| ACTIVITY |
Where the data below contains pictures, omit them; output the rest word for word.

··· DATA UNDER STUDY ···

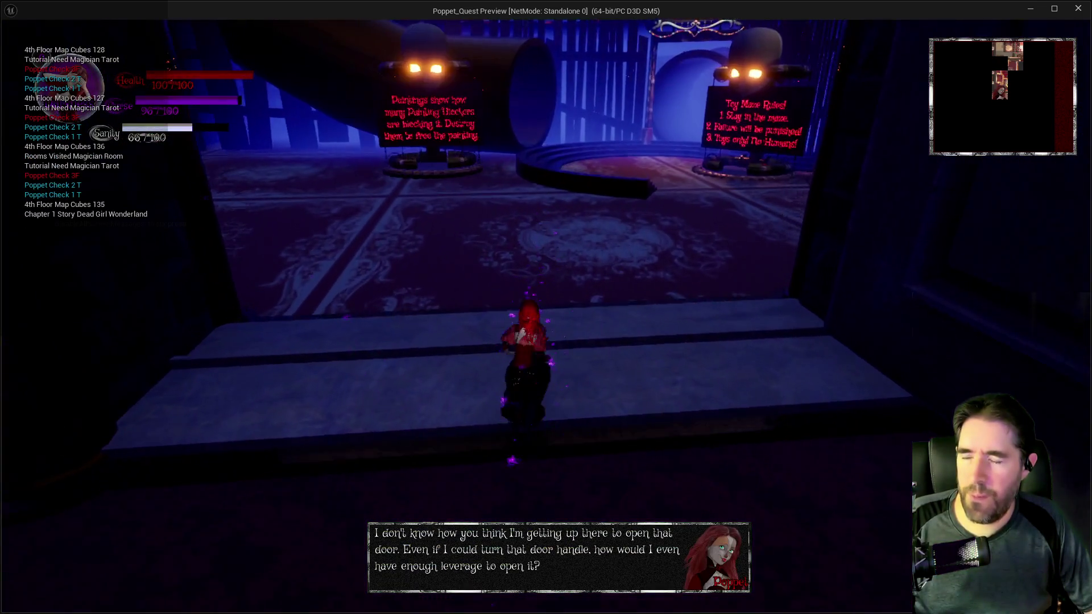
pyautogui.press('w')
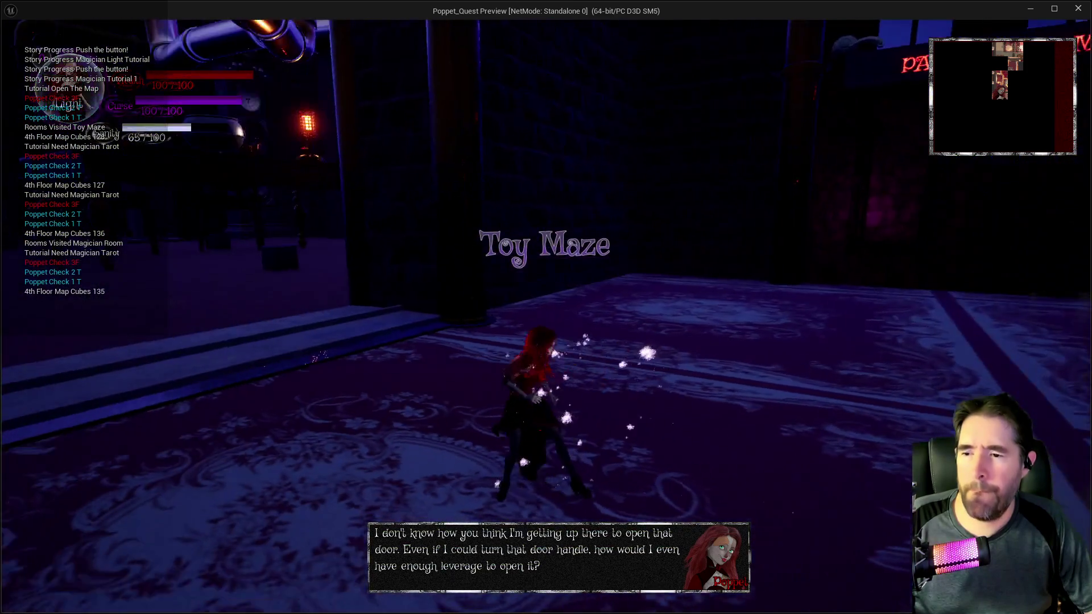
pyautogui.press('w')
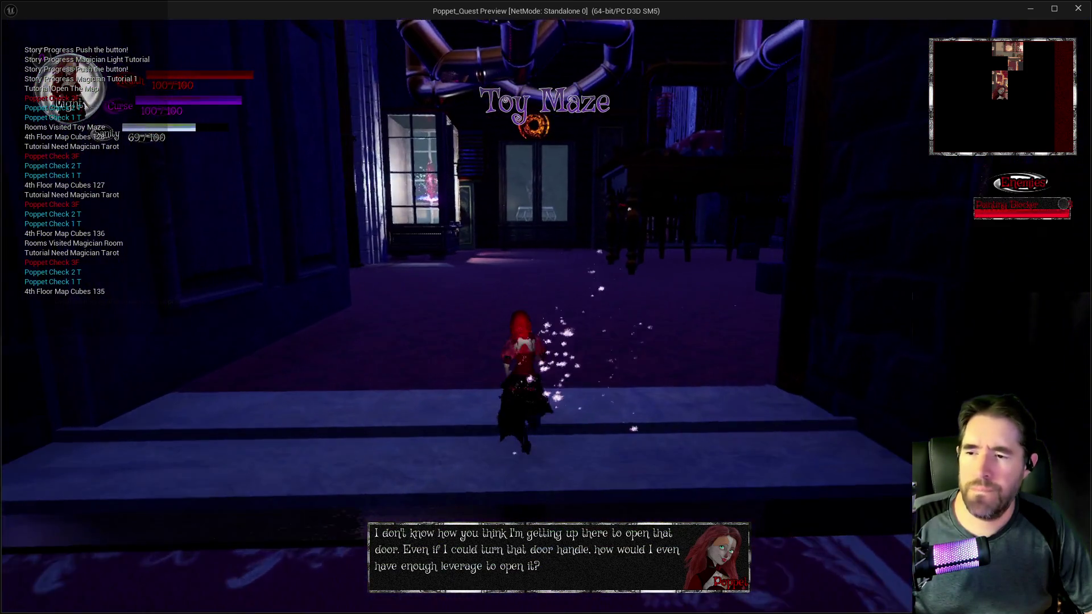
pyautogui.press('w')
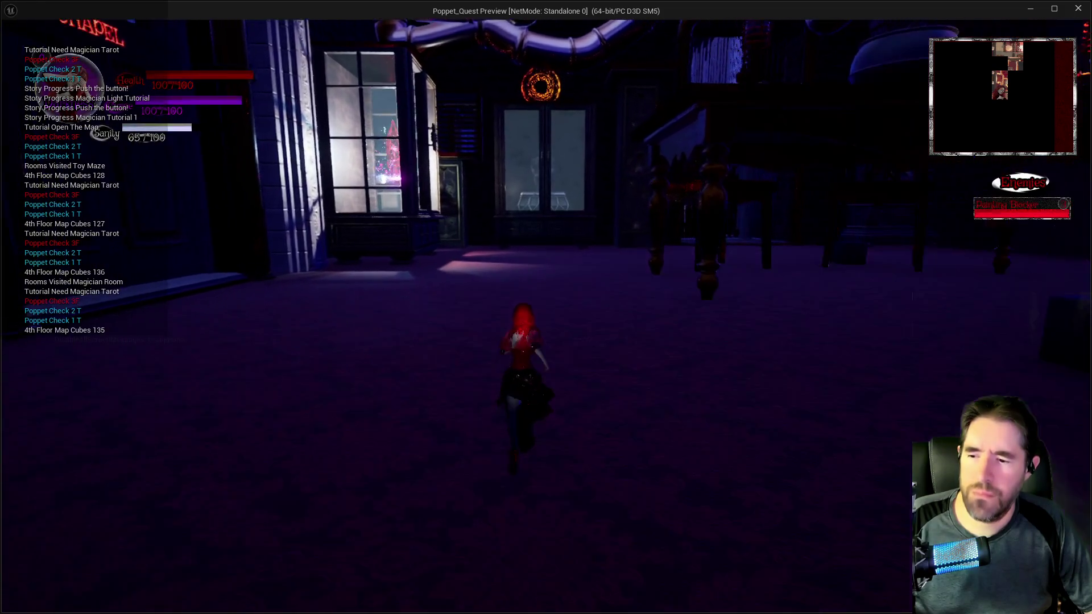
pyautogui.press('w')
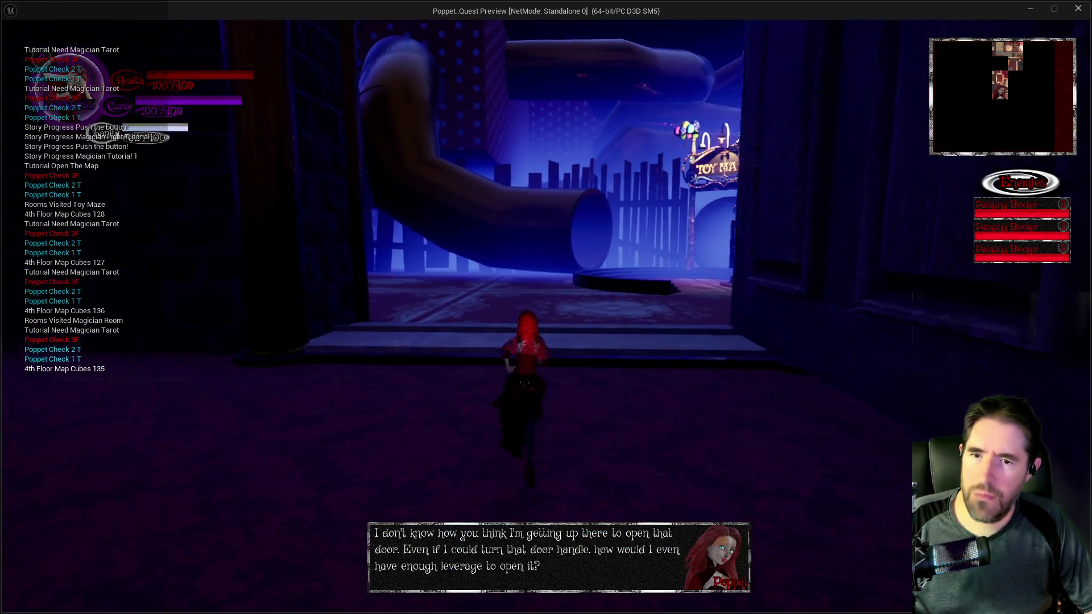
pyautogui.press('w')
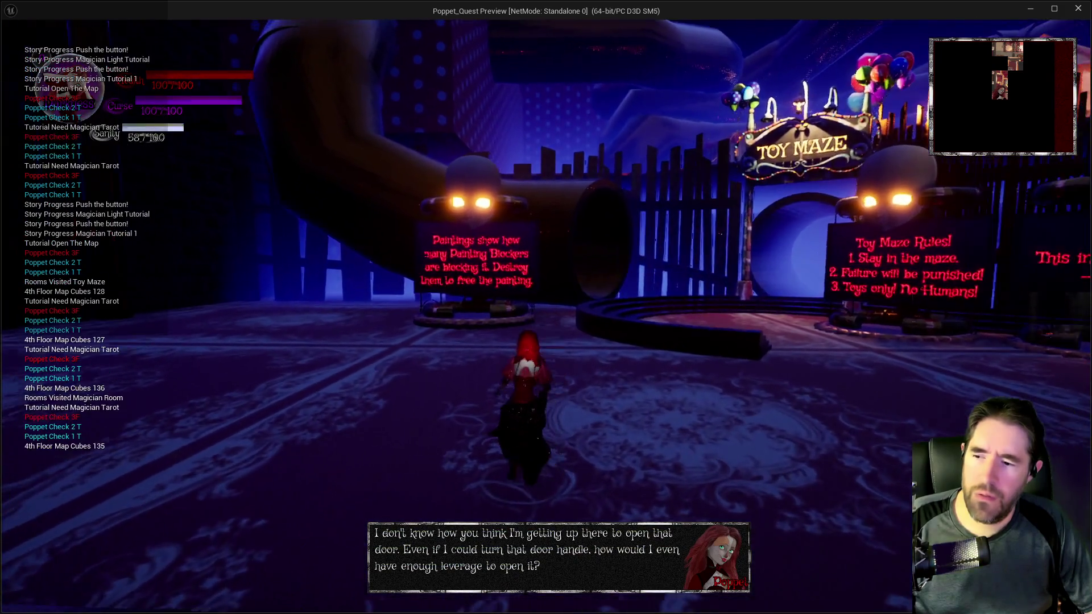
pyautogui.press('w')
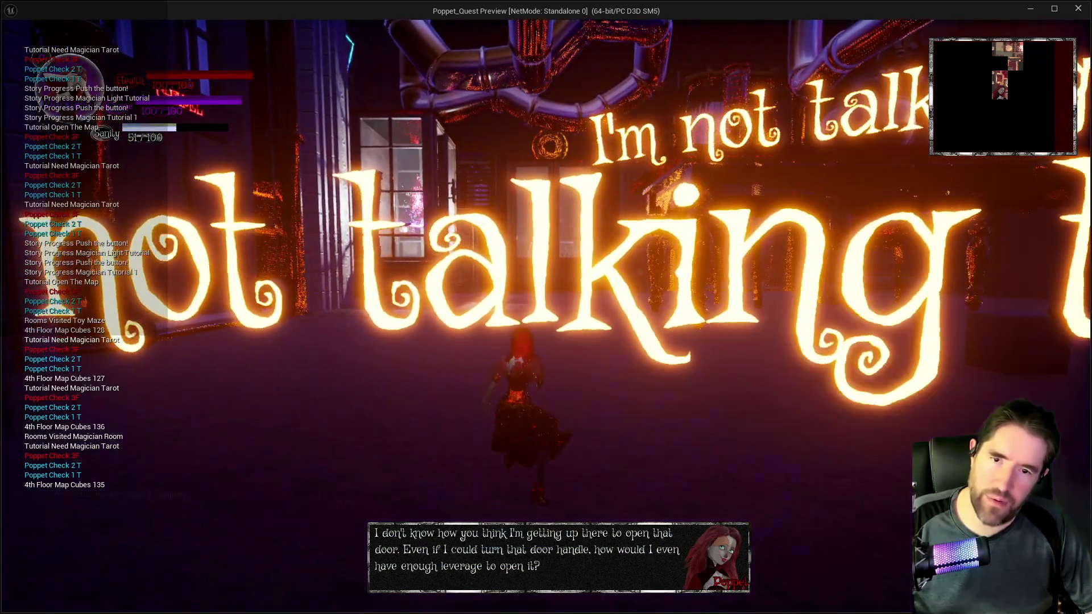
pyautogui.press('alt+Tab')
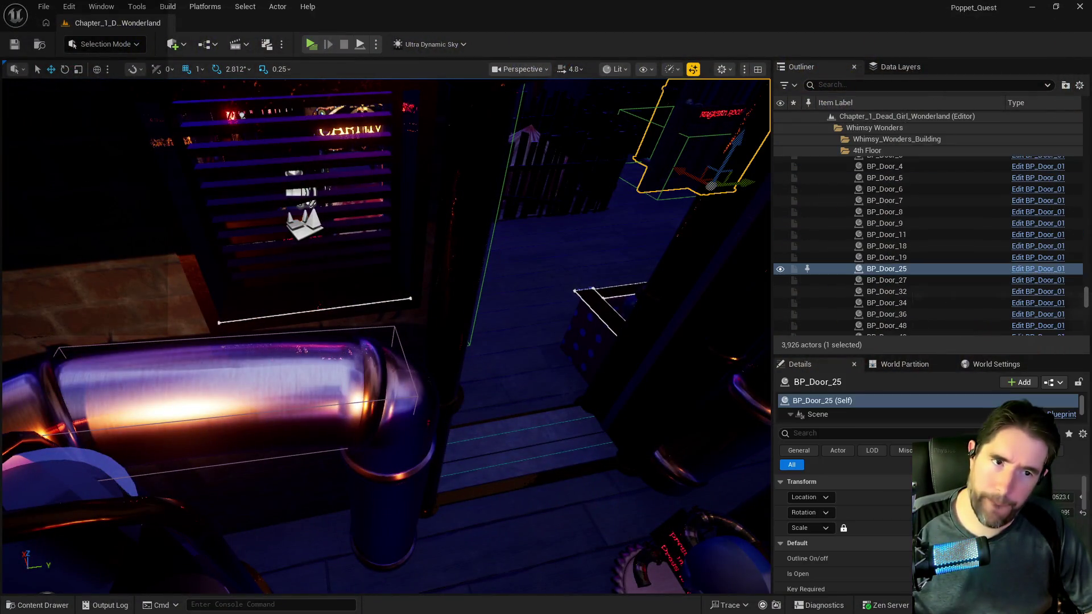
# - Bring BP_Poppet back full-screen and locate the Item Collected event's SET nodes
pyautogui.press('alt+Tab')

···

| REPLY |
pyautogui.press('w')
pyautogui.press('w')
pyautogui.press('w')
pyautogui.press('w')
pyautogui.press('w')
pyautogui.press('w')
pyautogui.press('alt+Tab')
# - Bring BP_Poppet back full-screen and locate the Item Collected event's SET nodes
pyautogui.press('alt+Tab')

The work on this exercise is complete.